Depuis plus de 30 ans maintenant, Doom n’a jamais vraiment quitté nos écrans. Doom s’invite partout, des calculatrices aux tests de grossesse connectés en passant par Minecraft ou encore le format PDF. Derrière cette fascination, une communauté passionnée repousse sans cesse les limites du possible afin de répondre à une seule et unique question : Can it run Doom ?

Avec John Carmack et John Romero aux commandes, Doom n’a pas seulement marqué une génération : il a changé l’histoire du jeu vidéo. ©Bethesda
Avec John Carmack et John Romero aux commandes, Doom n’a pas seulement marqué une génération : il a changé l’histoire du jeu vidéo. ©Bethesda

Sorti en 1993, Doom est devenu bien plus qu’un simple jeu vidéo, c’est un terrain d’expérimentation pour bidouilleurs en quête de défis improbables. Chaque année apporte son lot de portages absurdes et brillants, transformant le classique d’id Software en véritable mètre étalon du hacking ludique et de la créativité technique.

Quand Doom passe par le DNS

En ce mois d’avril 2026, l’idée peut sembler improbable, et pourtant elle est bien réelle, à savoir faire tourner Doom via un serveur DNS. Un port récemment mis en ligne permet de charger Doom directement depuis l’infrastructure de Cloudflare, sans jamais écrire le moindre fichier sur le disque.

Ce détournement pour le moins spectaculaire repose sur l’utilisation ingénieuse de protocoles réseau, les mêmes qui sont habituellement réservés à la résolution de noms de domaine, pour transmettre les données du jeu et permettre son exécution à distance, comme le relaient nos confrères de Techspot.

Une nouvelle prouesse dans la longue histoire des portages improbables

Le projet encode la version shareware du plus célèbre des FPS dans un peu moins de deux mille lignes de code, capables de reconstituer puis lancer le jeu via une simple commande PowerShell.

Si le DNS n’est pas conçu pour stocker des fichiers, ses zones peuvent contenir des milliers d’enregistrements textuels, lesquels sont suffisants pour transmettre des données complexes. Cette technique n’est pas inédite, puisque des chercheurs en cybersécurité ont déjà observé des malwares diffusés de façon fragmentée via des sous-domaines DNS, avant d’être réassemblés côté machine.

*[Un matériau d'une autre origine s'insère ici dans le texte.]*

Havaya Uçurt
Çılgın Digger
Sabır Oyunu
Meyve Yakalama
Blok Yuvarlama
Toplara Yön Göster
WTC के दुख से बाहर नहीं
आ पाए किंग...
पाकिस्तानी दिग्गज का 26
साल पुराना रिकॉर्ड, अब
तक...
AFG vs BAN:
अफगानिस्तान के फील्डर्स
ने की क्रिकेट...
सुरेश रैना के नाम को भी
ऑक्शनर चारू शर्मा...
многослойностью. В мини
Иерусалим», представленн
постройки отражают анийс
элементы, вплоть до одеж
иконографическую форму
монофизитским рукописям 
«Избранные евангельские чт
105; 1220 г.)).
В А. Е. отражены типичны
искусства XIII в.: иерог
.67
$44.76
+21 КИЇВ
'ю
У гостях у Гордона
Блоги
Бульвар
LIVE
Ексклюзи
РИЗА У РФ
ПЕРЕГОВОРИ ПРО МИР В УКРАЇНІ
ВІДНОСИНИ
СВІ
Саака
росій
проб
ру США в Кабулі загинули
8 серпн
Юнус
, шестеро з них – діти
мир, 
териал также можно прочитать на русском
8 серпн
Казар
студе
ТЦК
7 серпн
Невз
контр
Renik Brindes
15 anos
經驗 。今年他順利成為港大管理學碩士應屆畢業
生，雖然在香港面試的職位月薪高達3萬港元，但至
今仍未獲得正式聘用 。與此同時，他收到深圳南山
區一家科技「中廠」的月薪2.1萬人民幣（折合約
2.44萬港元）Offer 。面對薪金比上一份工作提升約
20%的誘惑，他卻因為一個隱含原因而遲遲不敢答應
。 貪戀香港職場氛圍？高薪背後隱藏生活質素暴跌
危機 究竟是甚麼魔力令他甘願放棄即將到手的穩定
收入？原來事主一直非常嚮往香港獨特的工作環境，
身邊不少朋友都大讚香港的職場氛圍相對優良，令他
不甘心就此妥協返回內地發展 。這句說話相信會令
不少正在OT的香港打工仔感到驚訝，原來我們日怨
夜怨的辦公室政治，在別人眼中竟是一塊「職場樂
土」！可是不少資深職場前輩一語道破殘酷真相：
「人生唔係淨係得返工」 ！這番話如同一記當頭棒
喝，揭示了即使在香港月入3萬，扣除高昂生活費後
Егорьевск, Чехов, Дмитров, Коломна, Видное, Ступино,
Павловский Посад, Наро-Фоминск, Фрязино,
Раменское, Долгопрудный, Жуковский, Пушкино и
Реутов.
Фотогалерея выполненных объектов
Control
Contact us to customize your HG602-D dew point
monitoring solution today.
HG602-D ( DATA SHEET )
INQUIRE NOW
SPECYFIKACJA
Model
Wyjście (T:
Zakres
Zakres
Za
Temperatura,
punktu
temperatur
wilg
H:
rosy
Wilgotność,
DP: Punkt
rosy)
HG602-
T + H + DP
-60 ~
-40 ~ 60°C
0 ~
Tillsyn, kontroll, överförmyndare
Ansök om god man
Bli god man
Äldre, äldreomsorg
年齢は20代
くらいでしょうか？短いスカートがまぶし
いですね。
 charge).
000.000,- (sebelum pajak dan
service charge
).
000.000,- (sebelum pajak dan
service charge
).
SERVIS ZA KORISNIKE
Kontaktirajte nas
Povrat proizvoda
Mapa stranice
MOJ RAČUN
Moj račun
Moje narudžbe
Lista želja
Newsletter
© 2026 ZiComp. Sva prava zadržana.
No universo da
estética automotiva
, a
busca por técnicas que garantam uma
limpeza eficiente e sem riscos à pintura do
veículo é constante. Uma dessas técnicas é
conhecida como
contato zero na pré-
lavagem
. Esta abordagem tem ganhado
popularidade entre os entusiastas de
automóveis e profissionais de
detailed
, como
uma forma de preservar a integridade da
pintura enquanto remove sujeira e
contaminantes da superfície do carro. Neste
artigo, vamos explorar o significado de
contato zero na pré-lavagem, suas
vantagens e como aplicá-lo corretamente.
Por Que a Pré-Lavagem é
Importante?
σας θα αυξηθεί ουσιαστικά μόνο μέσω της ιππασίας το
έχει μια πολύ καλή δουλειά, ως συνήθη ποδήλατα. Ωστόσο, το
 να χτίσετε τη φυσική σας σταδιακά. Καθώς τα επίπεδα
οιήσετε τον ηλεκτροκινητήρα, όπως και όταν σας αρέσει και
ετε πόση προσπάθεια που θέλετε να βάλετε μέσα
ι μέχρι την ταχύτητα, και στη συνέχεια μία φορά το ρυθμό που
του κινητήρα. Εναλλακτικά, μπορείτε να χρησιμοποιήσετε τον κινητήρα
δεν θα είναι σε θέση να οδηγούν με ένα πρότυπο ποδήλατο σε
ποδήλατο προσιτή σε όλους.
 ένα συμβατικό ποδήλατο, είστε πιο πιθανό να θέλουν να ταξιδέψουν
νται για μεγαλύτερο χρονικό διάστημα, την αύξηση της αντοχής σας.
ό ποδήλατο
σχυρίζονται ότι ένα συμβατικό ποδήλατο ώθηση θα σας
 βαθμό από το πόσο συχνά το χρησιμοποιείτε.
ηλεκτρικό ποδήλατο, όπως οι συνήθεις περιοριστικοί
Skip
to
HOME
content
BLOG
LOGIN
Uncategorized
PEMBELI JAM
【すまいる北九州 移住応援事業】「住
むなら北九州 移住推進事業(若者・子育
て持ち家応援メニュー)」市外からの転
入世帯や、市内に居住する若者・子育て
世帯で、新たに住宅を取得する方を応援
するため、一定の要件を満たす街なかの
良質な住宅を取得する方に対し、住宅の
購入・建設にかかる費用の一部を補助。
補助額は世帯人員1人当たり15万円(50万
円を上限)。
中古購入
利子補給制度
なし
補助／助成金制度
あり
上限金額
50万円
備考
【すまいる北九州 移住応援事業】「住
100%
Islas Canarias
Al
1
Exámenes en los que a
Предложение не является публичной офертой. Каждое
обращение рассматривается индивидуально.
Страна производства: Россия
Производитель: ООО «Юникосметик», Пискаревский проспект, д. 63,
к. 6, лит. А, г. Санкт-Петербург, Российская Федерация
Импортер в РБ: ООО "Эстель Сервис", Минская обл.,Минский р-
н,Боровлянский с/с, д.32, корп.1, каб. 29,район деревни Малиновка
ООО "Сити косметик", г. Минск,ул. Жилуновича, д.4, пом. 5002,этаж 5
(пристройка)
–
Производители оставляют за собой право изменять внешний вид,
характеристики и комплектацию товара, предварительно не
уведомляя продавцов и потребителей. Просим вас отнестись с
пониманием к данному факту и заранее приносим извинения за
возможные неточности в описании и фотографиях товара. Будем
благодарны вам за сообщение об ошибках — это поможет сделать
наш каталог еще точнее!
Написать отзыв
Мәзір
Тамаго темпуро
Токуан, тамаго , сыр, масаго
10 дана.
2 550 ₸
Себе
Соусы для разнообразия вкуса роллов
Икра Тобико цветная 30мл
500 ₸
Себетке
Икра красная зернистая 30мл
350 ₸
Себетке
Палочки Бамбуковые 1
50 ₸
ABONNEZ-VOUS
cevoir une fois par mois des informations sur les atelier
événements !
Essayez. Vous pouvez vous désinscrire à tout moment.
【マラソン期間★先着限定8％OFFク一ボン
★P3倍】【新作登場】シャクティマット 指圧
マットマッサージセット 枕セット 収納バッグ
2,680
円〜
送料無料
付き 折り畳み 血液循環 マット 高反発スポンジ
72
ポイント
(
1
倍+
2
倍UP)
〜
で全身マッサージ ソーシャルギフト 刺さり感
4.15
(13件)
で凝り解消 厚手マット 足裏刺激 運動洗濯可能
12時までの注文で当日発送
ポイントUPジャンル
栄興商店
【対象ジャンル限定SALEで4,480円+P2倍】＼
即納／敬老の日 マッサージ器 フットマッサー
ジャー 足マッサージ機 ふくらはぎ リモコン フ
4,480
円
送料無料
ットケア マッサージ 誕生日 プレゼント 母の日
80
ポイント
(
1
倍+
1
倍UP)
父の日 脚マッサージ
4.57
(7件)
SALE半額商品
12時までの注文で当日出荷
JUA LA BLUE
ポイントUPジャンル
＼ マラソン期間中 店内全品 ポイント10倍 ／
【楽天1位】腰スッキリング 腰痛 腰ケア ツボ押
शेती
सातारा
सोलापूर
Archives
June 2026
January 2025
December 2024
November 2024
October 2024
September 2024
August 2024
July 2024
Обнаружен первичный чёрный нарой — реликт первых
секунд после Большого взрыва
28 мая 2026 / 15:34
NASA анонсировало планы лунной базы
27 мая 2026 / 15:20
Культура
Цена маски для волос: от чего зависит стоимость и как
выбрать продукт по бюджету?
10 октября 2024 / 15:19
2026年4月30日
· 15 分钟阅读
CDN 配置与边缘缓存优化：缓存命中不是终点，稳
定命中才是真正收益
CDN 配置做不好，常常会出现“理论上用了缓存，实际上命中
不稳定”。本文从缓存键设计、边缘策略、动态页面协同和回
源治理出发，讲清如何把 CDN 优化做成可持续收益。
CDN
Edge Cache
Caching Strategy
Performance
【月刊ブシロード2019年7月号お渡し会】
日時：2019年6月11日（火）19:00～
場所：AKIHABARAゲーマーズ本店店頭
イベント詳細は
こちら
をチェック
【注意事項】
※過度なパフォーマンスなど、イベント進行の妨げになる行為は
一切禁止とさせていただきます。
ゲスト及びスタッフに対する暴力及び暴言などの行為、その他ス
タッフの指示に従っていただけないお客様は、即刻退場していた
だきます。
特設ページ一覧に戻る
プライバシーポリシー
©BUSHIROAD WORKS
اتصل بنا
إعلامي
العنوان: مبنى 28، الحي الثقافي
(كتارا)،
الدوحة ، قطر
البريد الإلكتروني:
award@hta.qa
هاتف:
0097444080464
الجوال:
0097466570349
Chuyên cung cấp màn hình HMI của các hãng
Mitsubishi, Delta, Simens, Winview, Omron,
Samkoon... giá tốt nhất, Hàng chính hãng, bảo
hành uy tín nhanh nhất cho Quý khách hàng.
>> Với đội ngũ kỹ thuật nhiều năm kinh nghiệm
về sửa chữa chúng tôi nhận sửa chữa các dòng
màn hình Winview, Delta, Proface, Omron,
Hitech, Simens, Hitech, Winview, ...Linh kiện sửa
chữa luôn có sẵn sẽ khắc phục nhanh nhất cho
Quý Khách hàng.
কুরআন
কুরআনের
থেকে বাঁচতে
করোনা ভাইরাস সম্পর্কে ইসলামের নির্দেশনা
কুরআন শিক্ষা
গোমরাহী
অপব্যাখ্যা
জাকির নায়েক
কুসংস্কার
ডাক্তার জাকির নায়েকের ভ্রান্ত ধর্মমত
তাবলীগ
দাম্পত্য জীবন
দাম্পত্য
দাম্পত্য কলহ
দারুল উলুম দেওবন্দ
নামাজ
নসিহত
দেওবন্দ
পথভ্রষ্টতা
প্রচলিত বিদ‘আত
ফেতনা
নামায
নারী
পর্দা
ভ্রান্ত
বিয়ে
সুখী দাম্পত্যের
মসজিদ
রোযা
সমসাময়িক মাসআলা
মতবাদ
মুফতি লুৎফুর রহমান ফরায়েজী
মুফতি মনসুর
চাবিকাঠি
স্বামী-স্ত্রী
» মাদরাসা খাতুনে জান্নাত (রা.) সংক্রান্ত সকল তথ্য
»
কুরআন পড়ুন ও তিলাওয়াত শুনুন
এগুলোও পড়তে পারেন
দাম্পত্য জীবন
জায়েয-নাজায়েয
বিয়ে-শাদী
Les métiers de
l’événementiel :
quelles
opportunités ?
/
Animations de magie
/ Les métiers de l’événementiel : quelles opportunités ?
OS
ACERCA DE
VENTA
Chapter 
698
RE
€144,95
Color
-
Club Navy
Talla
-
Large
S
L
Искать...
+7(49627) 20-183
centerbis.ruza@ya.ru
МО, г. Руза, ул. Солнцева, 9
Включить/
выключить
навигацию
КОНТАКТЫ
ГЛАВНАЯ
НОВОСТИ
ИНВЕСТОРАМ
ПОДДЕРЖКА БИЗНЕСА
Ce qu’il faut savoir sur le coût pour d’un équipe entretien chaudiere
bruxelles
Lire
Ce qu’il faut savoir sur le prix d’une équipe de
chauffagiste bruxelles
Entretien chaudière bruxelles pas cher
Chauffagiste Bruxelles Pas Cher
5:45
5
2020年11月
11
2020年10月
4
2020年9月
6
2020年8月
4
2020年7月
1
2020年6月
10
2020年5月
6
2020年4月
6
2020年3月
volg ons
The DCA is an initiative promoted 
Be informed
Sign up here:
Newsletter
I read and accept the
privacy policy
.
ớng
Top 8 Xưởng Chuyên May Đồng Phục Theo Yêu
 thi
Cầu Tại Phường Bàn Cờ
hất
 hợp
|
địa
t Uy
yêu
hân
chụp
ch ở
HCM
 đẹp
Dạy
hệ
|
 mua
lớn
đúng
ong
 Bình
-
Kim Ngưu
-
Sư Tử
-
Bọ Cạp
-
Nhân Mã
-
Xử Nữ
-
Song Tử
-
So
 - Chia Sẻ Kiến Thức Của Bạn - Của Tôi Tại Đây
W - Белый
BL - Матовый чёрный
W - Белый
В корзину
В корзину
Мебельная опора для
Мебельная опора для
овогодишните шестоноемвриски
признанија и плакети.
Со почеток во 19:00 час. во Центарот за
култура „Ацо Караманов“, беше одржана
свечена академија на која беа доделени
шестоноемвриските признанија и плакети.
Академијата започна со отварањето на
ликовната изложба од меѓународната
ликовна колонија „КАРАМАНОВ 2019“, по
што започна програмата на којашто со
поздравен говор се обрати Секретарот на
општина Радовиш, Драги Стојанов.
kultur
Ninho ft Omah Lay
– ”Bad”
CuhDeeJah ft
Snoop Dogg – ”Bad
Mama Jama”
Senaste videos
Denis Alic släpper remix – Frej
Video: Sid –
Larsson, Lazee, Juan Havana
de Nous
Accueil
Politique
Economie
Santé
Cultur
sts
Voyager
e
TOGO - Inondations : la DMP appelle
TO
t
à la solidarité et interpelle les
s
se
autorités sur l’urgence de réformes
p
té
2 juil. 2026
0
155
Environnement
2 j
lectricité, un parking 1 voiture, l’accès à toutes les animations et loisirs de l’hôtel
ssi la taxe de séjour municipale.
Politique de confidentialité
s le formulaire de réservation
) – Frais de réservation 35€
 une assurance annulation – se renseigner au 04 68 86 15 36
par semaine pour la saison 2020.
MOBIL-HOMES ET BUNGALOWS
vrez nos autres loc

Dans le cas présent, le développeur Adam Rice a repris ce même principe pour son port de Doom, en fragmentant le jeu dans 1 964 entrées TXT hébergées chez Cloudflare.

Une fois récupérées, elles permettent de reconstruire une commande PowerShell complète. Basé sur Managed Doom, une version C# signée Nobuaki Tanaka, ce port allégé à 1,9 Mo fait toutefois l’impasse sur l’audio. On ne peut pas tout avoir.

Pour essayer cette version de Doom « nouvelle génération » depuis un serveur DNS, il faut tout d’abord installer PowerShell 7, puis taper la ligne de commande suivante : .\Start-DoomOverDNS.ps1 -PrimaryZone ’example.com’.